Emergence of African champions
At the commercial and industrial level, we have to encourage the emergence of African champions such as MTN, Shoprite, Dangote Cement, Protea and others which are capable of making large, potentially transformational investments. There is no doubt that the emergence of these Africa-based champions has energised their sectors, and in many cases has been a catalyst for increased foreign investments. At the governmental level, there needs to be a Marshall Plan for financing economic transformation. An important cornerstone of such an approach is a more aggressive approach to mobilising domestic financing and savings.
This is beginning to happen with the emergence of large long-term domestic savings pools in some African countries, such as the privately managed pension schemes in Nigeria and the Public Investment Corporation in South Africa. However, many of these domestic funding pools are not sufficient or are hampered by rules and regulations, which impede their ability to invest in developmental projects.
These initiatives also need to be supplemented by other targeted measures.
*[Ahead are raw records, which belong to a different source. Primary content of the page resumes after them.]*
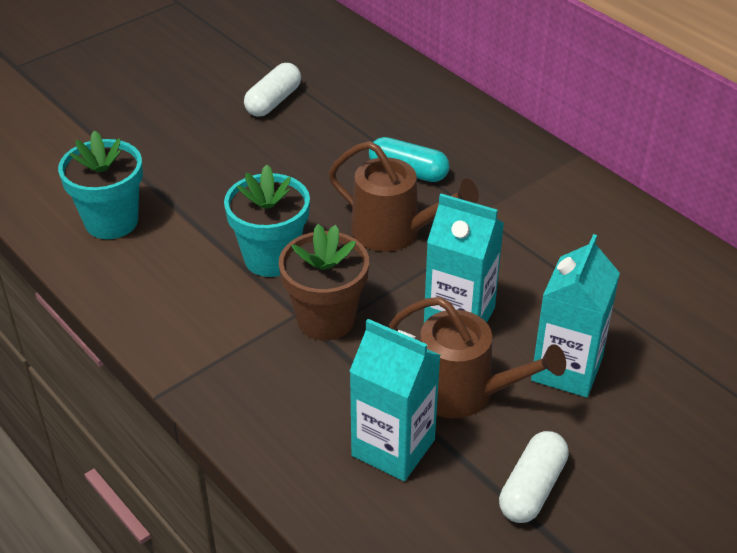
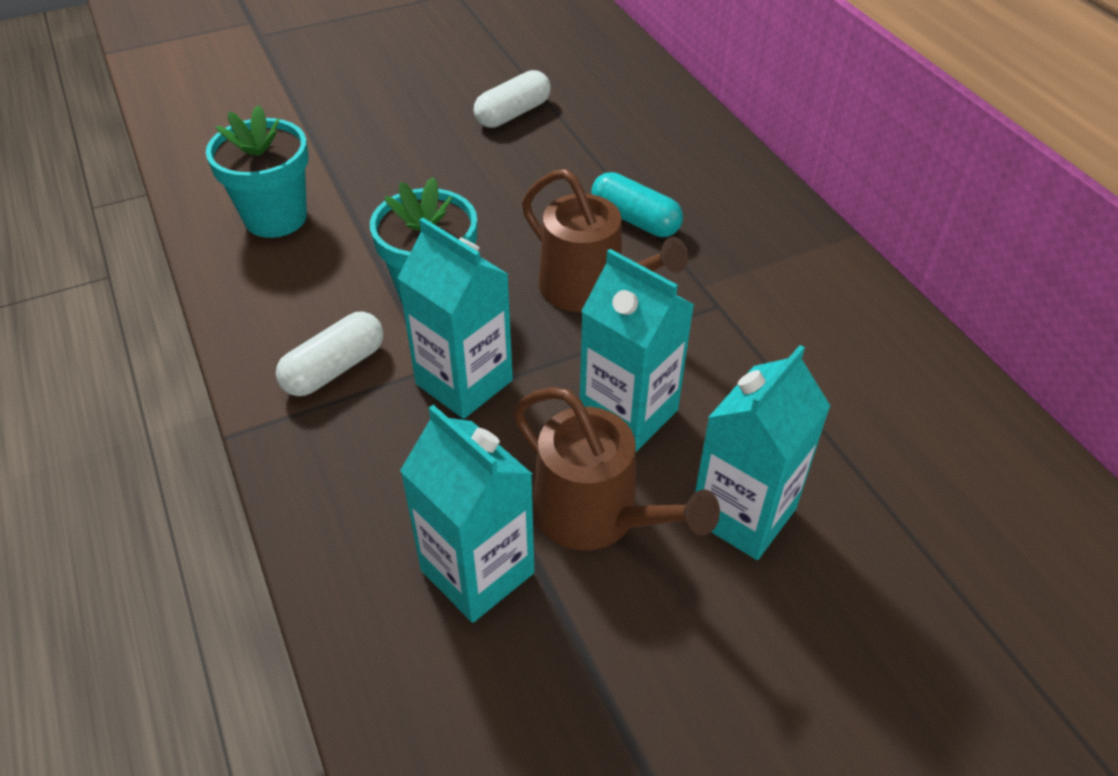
camera: 15 degrees right, 5 degrees up
(326, 319) = (464, 382): brown flower pot -> turquoise carton
(532, 488) = (637, 676): white capsule -> white capsule (334, 368)

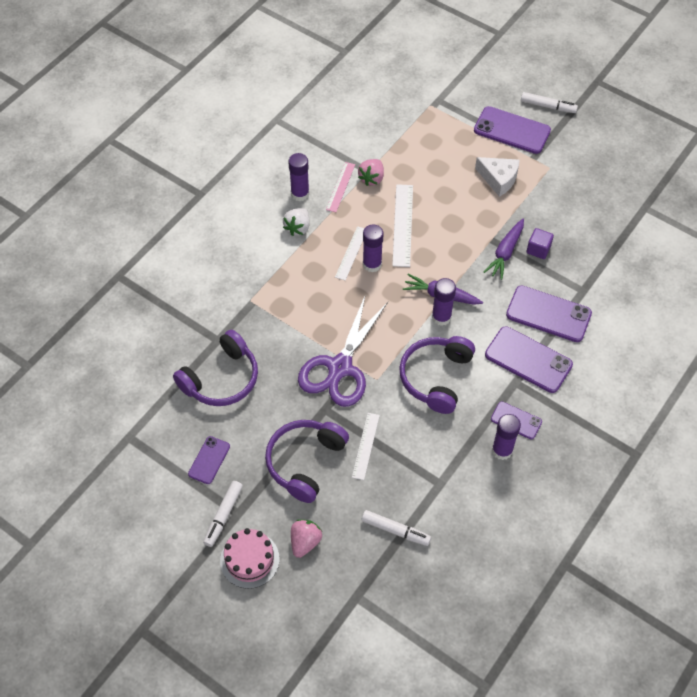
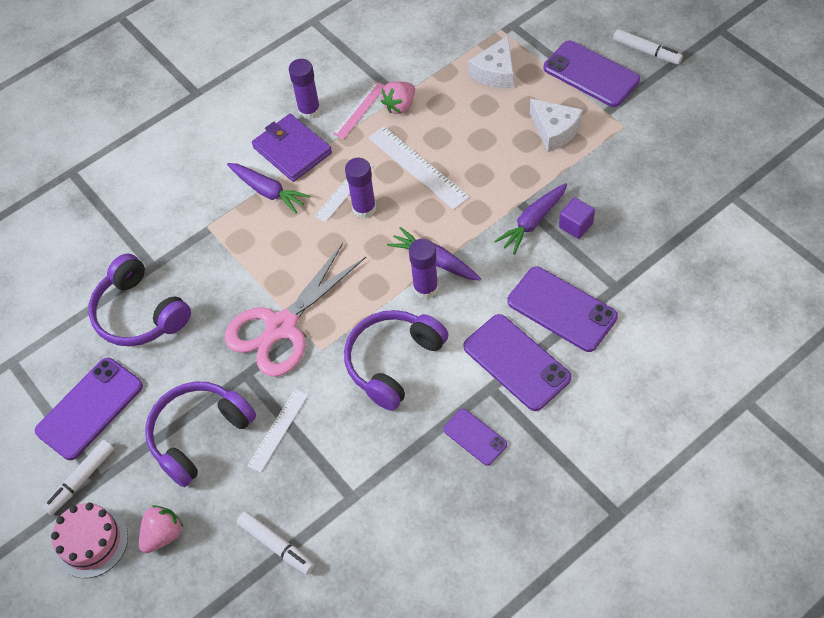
camera: 20 degrees right, 0 degrees up
(209, 460) = (90, 408): purple phone -> purple phone, size x1.77
(221, 378) = (140, 313): purple headphones -> purple headphones turned 75 degrees clockwise
(290, 264) = (268, 191): none -> purple carrot
(298, 228) = (292, 150): white strawberry -> purple wallet
(340, 368) = (281, 327): purple scissors -> pink scissors
(402, 225) = (417, 167): white ruler -> white ruler turned 60 degrees counterclockwise
(438, 140) = (495, 72): none -> white cheese
(502, 450) = (444, 471): purple glue stick -> none

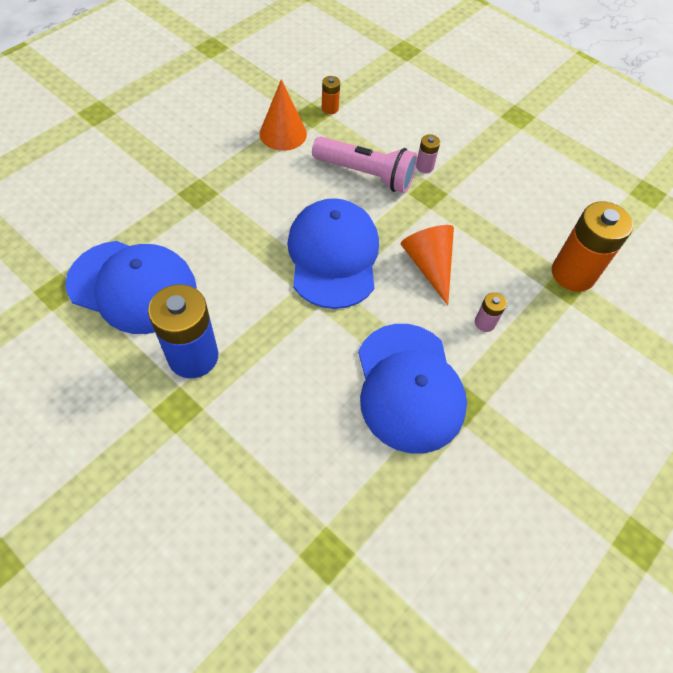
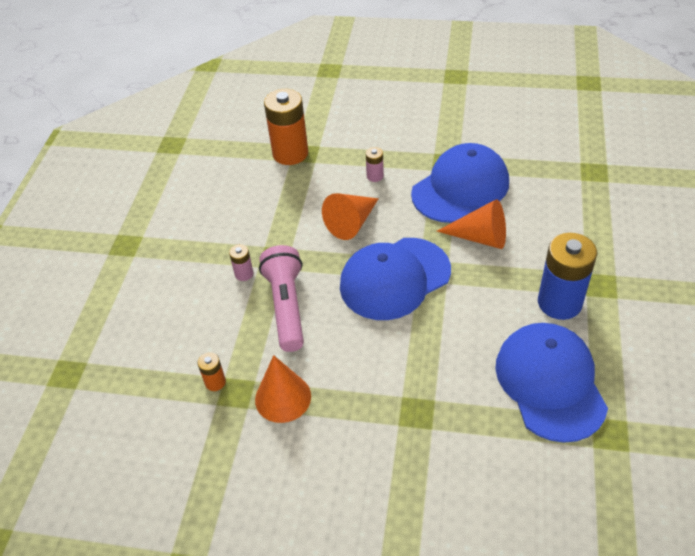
camera: 115 degrees left, 10 degrees down
(325, 353) = (480, 237): none -> orange cone

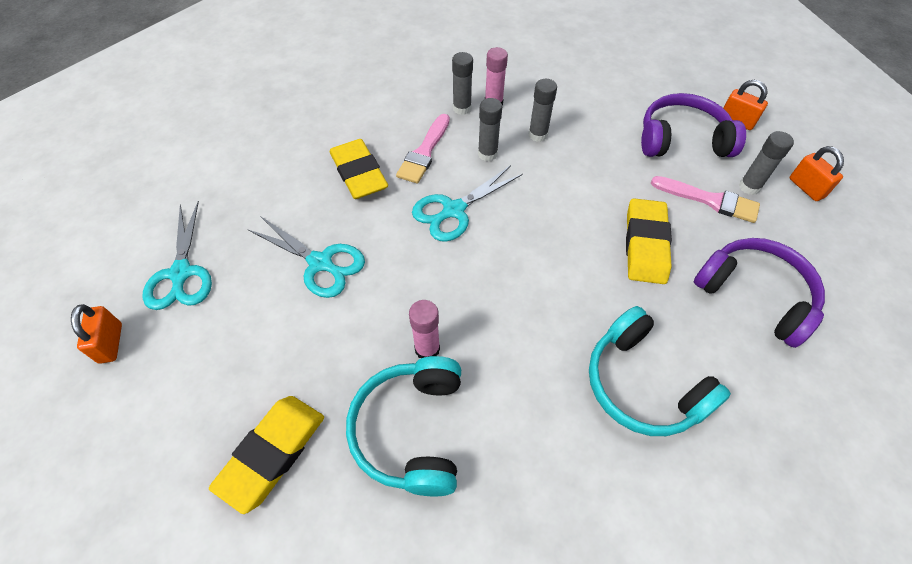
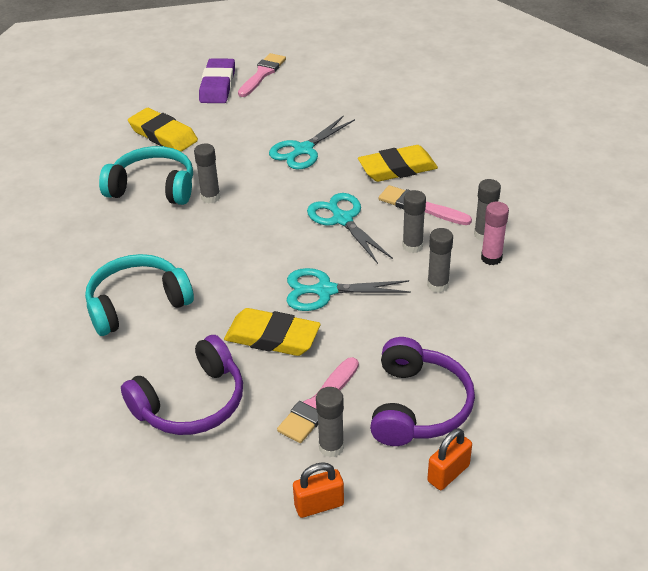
camera: 100 degrees right, 15 degrees down
(111, 343) = (262, 74): orange padlock -> pink brush
(131, 403) = (217, 85): none -> purple eraser
(181, 273) = (310, 93): turquoise scissors -> turquoise scissors (325, 291)
(427, 349) = (210, 197): pink glue stick -> grey glue stick

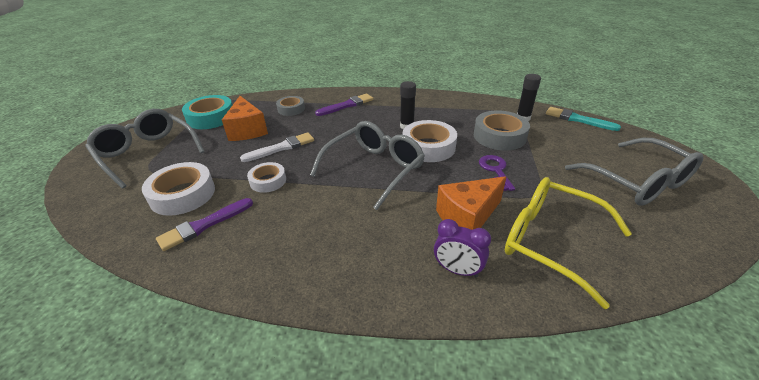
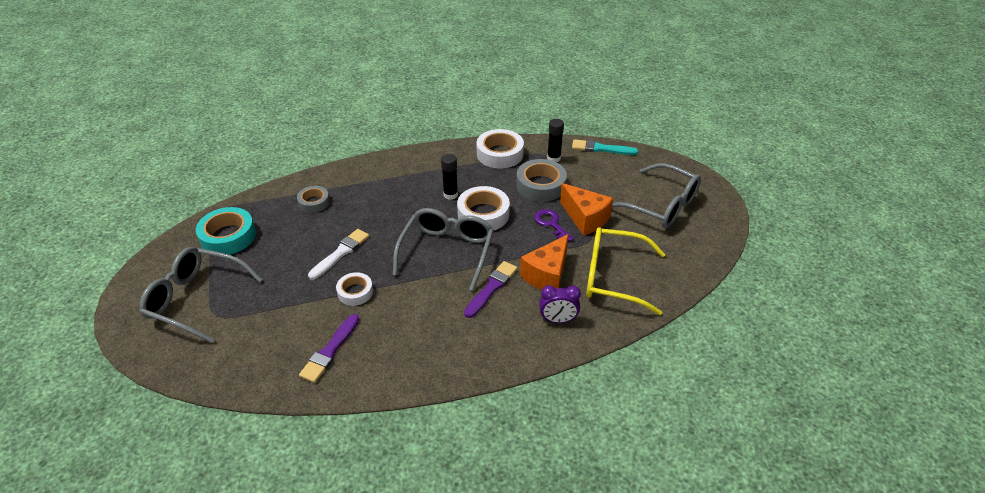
camera: 25 degrees left, 5 degrees up
(183, 194) = (281, 330): white tape -> white tape (500, 154)
(247, 130) = (286, 242): orange cheese -> orange cheese (585, 218)
(347, 105) = (373, 182): purple brush -> purple brush (491, 288)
One such proposal, which has the potential to garner significant funding capital, could be a levy on large revenue pools such as imports, exports, natural resources and mobile telecommunication revenues. The proceeds from this would be earmarked for designated economic transformation projects.
These financing options are possible but would need to be supported by other programmes designed to make Africa a larger and more attractive market. Continuing the theme of increased self-reliance and domestic integration, this should include measures such as an African Union passport scheme (similar schemes currently operate successfully in Western and Eastern Africa) to facilitate the free movement of people, an Africa Free Trade Area for the free movement of goods and services, and an Africa Monetary Union to allow for free convertibility of African currencies.
If Africa is to accelerate its economic development and begin to catch up with the rest of the world, it needs to move away from its current model of modest, low-level economic growth and adopt a more aggressive and creative approach to financing its development.
Essentially, Africa needs a new model for economic development.
Arnold Ekpe is the Honorary President of the Business Council for Africa and Chairman of Atlas Mara. His career history includes: Vice Chairman ADC African Development Corp AG, 8/2013-PRESENT; Director, Air Nigeria Ltd, 2005 – 2006; Managing Director, United Bank for Africa PLC, 2002-2004; Chief Executive Officer, Ecobank Nigeria PLC/ Ghana Ltd / Transnational Inc, 1996-2001; Vice President/Head, Structured Trade Citibank. He writes in his personal capacity.